Agora salvo, saí da toca. Da fonte já não jorra água. Do carrinho de doces já não saem guloseimas. Da árvore já não se ouve o trinado dos pássaros. As mesas de xadrez quebradas da praça agora deram um novo perfil para as calçadas, que até poderiam ser um estúdio de arte contemporânea. A poeira ainda alta me faz lembrar o caminho para o sítio na estrada de terra batida, cercada por um milharal interminável num labirinto linear. O rangido da placa metálica da barbearia do outro lado da praça, que balança continuamente com o vento nesse agora silêncio colossal, embala-me no mesmo som de uma rede de algodão fixada na garagem de casa, fazendo o papel do pêndulo de um relógio marcando o tempo, que sem o embalo do meu corpo, porque adormeci, parece passar cada vez mais devagar. Até parar. Até o tempo parar.
“Procurarás em vão morder-lhe o calcanhar”. Procurou em vão. Acordei ao final da tarde quando o beiral não mais conseguia impedir que os raios impiedosos do sol baixo me queimassem os olhos. O céu sangrava. Fiquei observando até a escuridão da noite estancar o vermelho. A serpente também fugiu.

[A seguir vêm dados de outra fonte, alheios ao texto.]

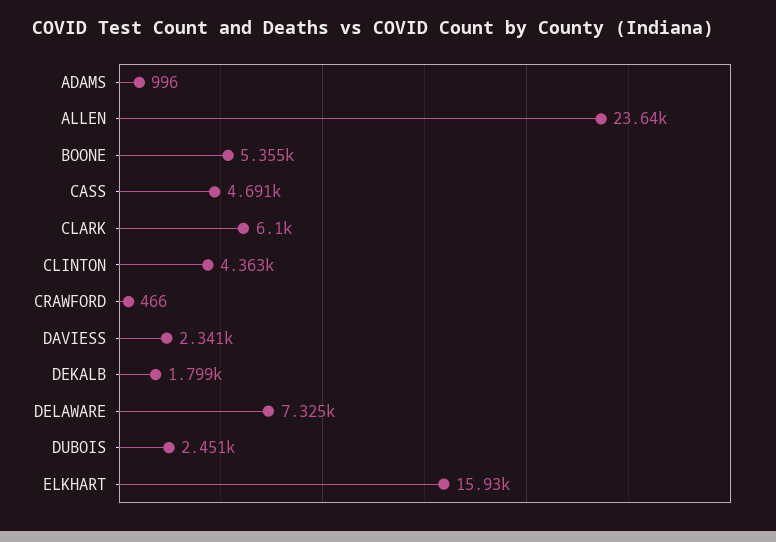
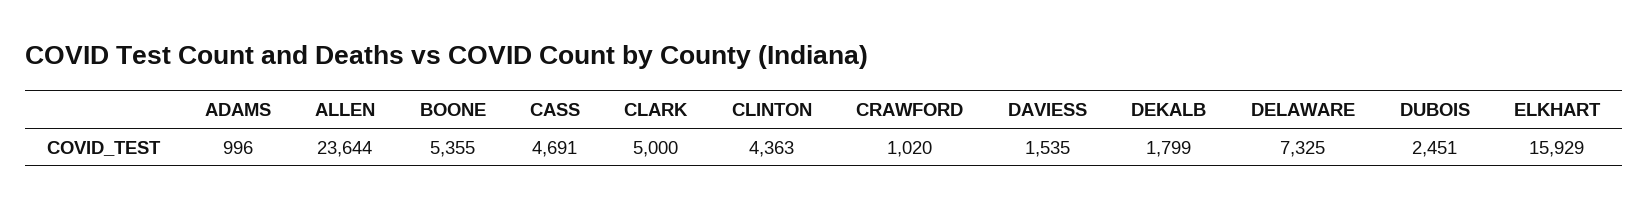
CLARK: 6100 -> 5000
CRAWFORD: 466 -> 1020
DAVIESS: 2341 -> 1535

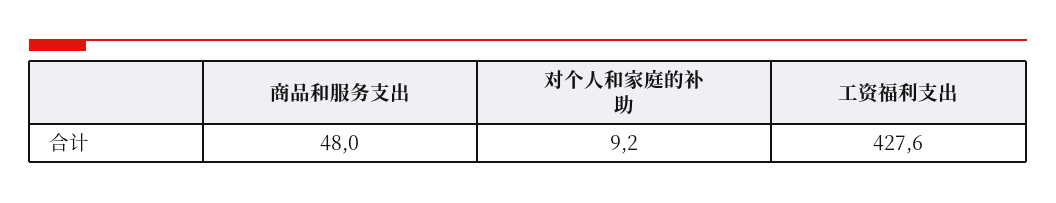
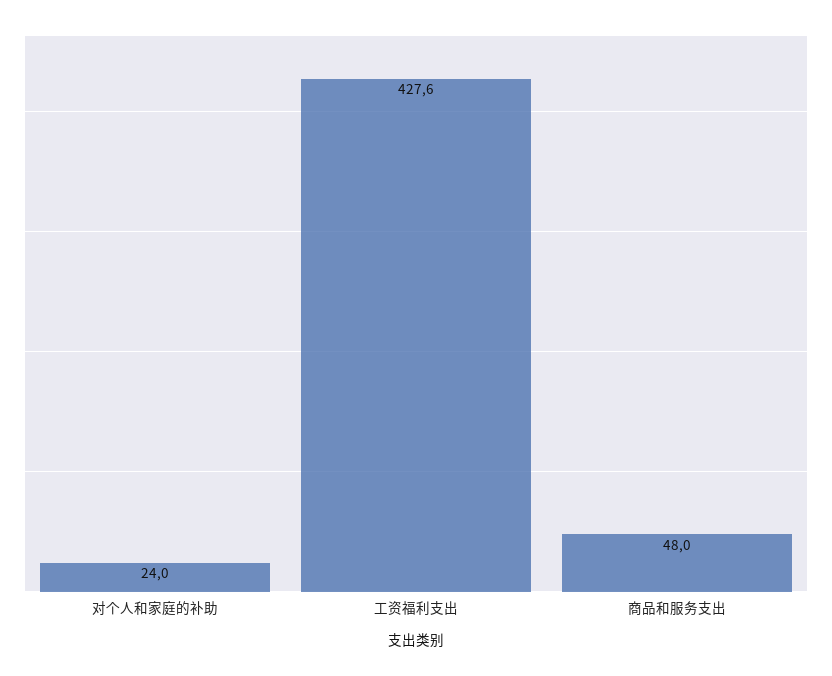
对个人和家庭的补助: 9.2 -> 24

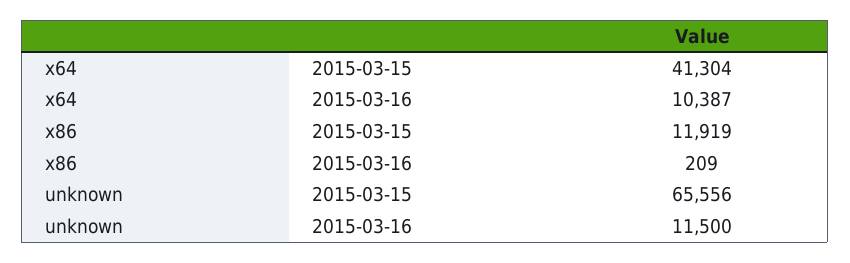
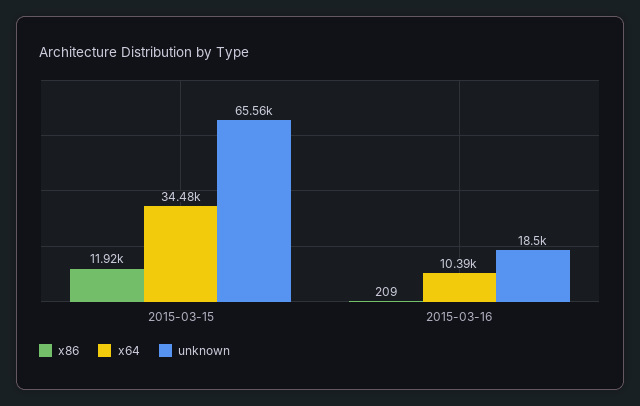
x64, 2015-03-15: 41304 -> 34480
unknown, 2015-03-16: 11500 -> 18500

Seríamos nós Jacó ou Ismael? Menelau ou Páris? Milcíades ou Xerxes? Alexandre ou Dario? Balduíno ou Saladino? Joana D’Arc ou Guillermo de la Pole? Wellington ou Napoleão? (...)
Seríamos nós Vida ou Morte?
Saberá quando voltar a crescer capim ao redor dos balanços das crianças, quando perder a hora para o trabalho, quando cair depois de uma bebedeira, quando se cortar na cozinha. Há sangue correndo.
A morte tocou-me, mas não me mordeu.
Já não somos apenas bípedes, Schopenhauer. Se desiludiu-se não viverá recluso, voará fugindo e a cera aguentará até encontrar nova terra, ó homens do mar, que não riem na partida, apenas na chegada.
Não se pode vencer o invencível. Se não dói, esta é a anistia, então deleita a ferida do opróbrio.